- **DIRECTIONS**:
Scan the entries for the word "Right". Every line that has it should be copied.

- **RECORDS FOR THIS TASK**:
◆ ◆ ◆
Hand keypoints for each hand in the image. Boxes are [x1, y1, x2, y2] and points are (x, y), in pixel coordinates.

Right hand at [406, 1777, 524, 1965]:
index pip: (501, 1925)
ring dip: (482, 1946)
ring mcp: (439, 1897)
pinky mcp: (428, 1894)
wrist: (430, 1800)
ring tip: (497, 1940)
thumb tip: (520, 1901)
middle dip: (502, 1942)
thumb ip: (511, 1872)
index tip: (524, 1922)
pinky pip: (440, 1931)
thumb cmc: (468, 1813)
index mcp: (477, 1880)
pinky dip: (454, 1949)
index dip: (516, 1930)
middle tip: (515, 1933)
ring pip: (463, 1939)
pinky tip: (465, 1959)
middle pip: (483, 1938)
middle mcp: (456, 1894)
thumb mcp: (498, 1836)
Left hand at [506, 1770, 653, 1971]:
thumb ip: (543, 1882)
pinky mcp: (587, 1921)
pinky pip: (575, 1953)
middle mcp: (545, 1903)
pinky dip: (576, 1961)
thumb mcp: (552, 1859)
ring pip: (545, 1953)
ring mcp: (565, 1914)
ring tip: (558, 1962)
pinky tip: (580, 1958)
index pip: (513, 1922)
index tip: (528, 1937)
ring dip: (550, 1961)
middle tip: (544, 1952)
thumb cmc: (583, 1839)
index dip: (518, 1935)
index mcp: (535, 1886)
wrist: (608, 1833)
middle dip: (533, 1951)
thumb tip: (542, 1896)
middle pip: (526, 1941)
◆ ◆ ◆
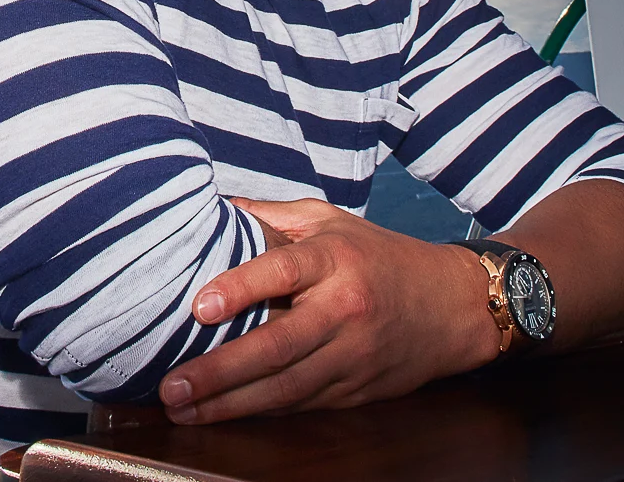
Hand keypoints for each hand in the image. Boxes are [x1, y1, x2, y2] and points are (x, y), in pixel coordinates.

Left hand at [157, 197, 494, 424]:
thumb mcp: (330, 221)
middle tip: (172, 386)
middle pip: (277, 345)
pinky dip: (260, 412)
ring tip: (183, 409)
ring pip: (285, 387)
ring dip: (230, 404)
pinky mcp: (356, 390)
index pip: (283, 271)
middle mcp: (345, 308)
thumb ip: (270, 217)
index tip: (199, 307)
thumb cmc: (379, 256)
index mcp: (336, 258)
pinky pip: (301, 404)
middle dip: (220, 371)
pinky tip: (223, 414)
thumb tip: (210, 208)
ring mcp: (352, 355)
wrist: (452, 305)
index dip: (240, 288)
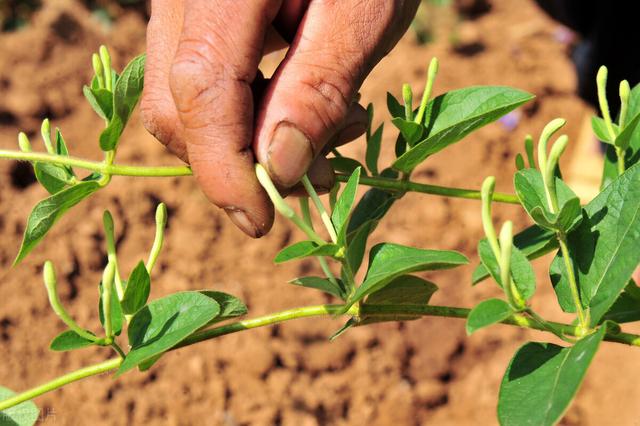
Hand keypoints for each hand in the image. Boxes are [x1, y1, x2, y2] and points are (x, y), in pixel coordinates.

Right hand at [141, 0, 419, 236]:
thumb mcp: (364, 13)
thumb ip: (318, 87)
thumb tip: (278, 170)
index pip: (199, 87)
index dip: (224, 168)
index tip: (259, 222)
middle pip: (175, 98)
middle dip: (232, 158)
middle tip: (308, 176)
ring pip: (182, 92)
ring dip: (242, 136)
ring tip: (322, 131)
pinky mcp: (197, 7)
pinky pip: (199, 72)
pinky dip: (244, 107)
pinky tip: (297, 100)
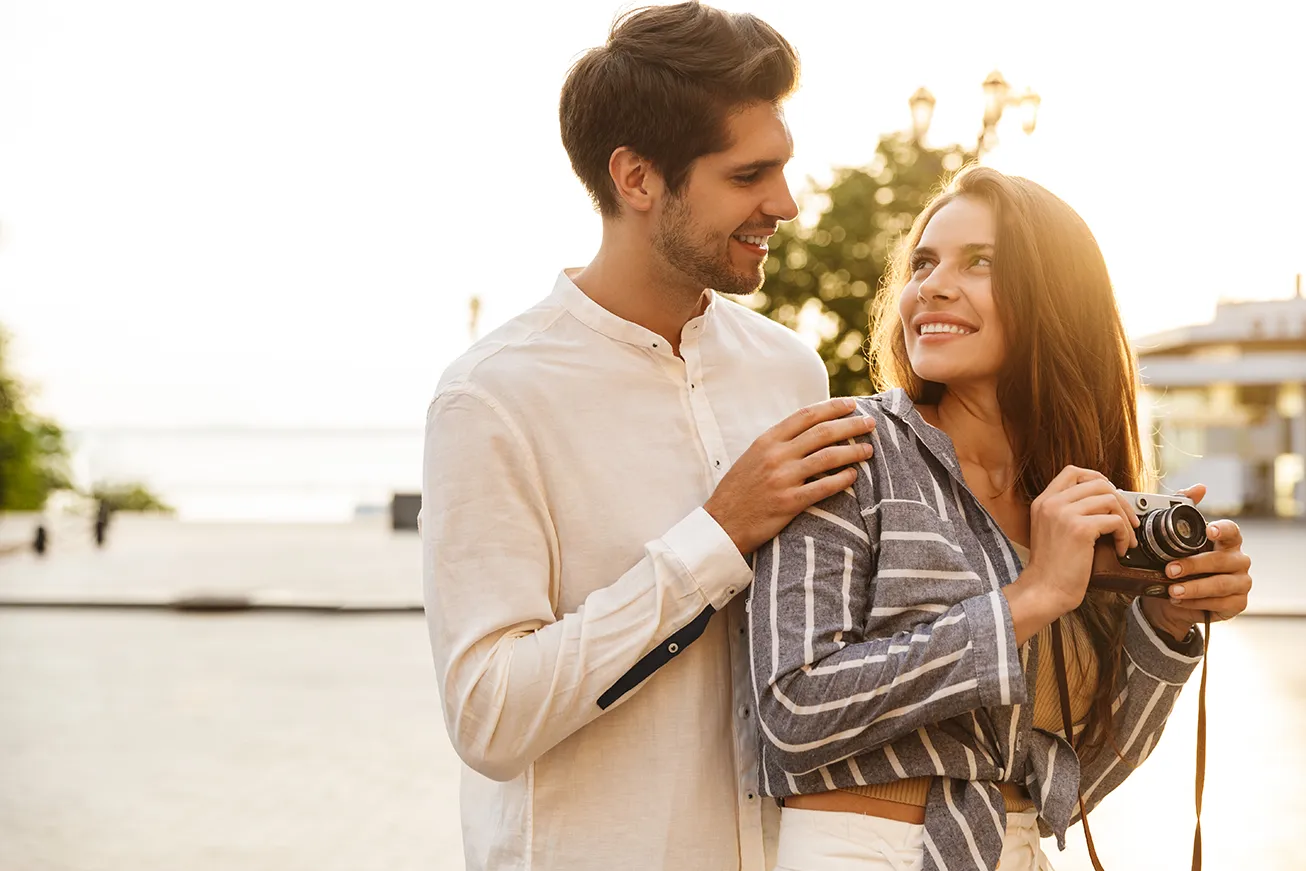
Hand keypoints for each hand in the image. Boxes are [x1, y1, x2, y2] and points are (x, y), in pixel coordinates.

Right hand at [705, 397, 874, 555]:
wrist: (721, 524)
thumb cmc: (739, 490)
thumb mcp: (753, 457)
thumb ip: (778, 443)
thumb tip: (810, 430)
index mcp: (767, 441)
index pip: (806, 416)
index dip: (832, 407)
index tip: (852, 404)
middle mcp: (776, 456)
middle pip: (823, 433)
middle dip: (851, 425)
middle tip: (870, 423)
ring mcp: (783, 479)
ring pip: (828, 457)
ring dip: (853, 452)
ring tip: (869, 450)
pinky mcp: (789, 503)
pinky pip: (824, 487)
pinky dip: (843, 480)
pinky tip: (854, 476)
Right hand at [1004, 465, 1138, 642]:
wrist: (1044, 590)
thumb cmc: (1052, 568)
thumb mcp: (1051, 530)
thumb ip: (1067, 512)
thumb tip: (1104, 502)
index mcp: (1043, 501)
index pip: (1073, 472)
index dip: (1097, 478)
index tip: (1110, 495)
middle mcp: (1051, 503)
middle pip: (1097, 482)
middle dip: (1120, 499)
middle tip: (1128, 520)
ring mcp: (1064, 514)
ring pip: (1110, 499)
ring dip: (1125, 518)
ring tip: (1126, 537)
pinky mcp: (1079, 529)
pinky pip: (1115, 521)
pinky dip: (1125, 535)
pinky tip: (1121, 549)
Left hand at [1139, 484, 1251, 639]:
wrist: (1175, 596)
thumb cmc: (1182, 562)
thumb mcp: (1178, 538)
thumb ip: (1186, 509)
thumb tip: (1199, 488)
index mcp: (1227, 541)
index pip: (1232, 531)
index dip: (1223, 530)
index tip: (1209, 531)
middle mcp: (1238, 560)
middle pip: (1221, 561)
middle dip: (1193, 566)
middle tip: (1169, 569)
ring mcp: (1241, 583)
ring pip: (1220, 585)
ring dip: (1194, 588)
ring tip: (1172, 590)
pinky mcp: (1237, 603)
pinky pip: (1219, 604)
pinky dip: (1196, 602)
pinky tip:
◆ ◆ ◆
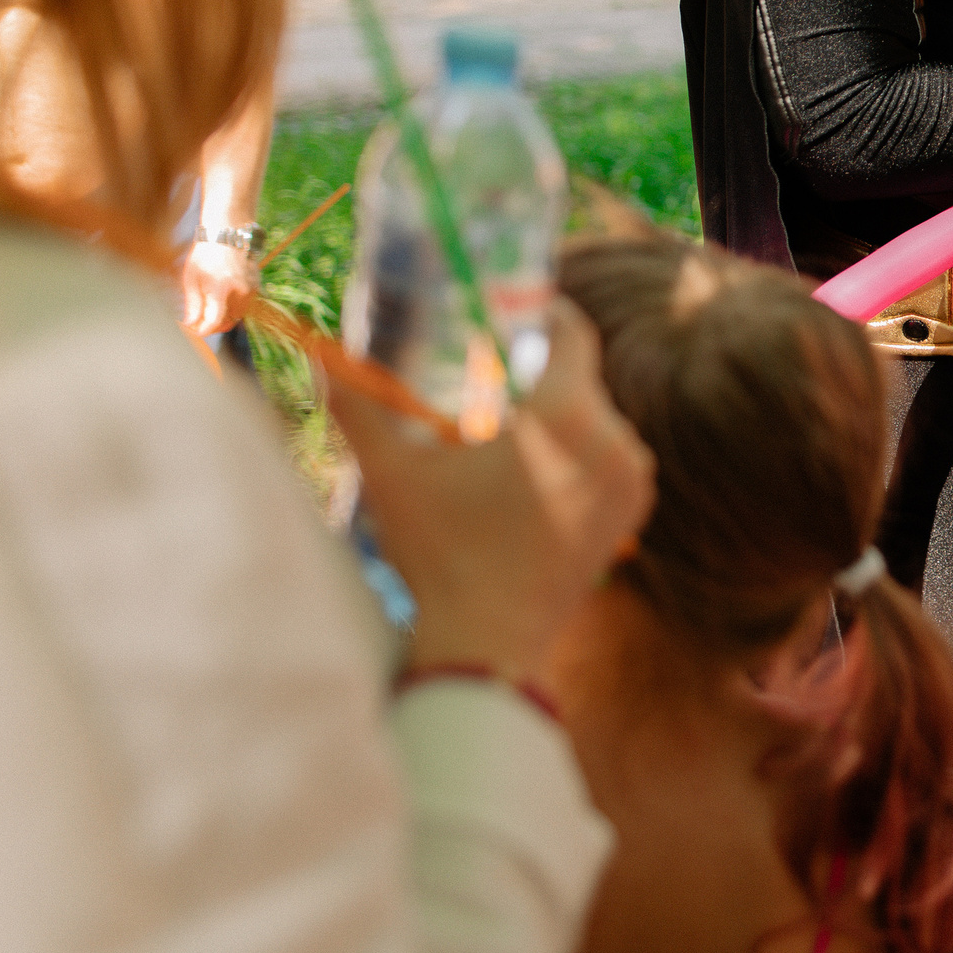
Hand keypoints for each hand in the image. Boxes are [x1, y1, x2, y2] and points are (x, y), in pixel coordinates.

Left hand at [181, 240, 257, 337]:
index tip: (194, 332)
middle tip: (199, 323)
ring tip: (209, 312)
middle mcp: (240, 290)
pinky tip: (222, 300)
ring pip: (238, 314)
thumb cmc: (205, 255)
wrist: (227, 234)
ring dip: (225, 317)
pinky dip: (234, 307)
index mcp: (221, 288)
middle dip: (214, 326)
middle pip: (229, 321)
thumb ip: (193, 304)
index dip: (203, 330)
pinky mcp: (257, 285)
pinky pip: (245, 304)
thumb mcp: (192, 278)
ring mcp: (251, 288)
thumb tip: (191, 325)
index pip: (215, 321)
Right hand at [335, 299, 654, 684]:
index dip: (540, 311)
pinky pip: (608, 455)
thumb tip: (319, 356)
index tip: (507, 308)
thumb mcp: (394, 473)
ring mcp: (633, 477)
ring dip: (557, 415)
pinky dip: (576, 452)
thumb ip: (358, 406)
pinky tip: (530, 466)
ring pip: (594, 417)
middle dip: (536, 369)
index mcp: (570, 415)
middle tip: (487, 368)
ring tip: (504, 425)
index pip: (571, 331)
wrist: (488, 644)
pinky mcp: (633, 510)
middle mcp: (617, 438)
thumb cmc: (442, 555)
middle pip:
◆ ◆ ◆
- **ANSWER TO THE EXERCISE**:
Right hand at [406, 1777, 524, 1965]:
Right hand at [141, 0, 419, 236]:
Right hand at [705, 397, 874, 555]:
Right hand at [1004, 465, 1138, 642]:
Right hand at [335, 299, 654, 684]:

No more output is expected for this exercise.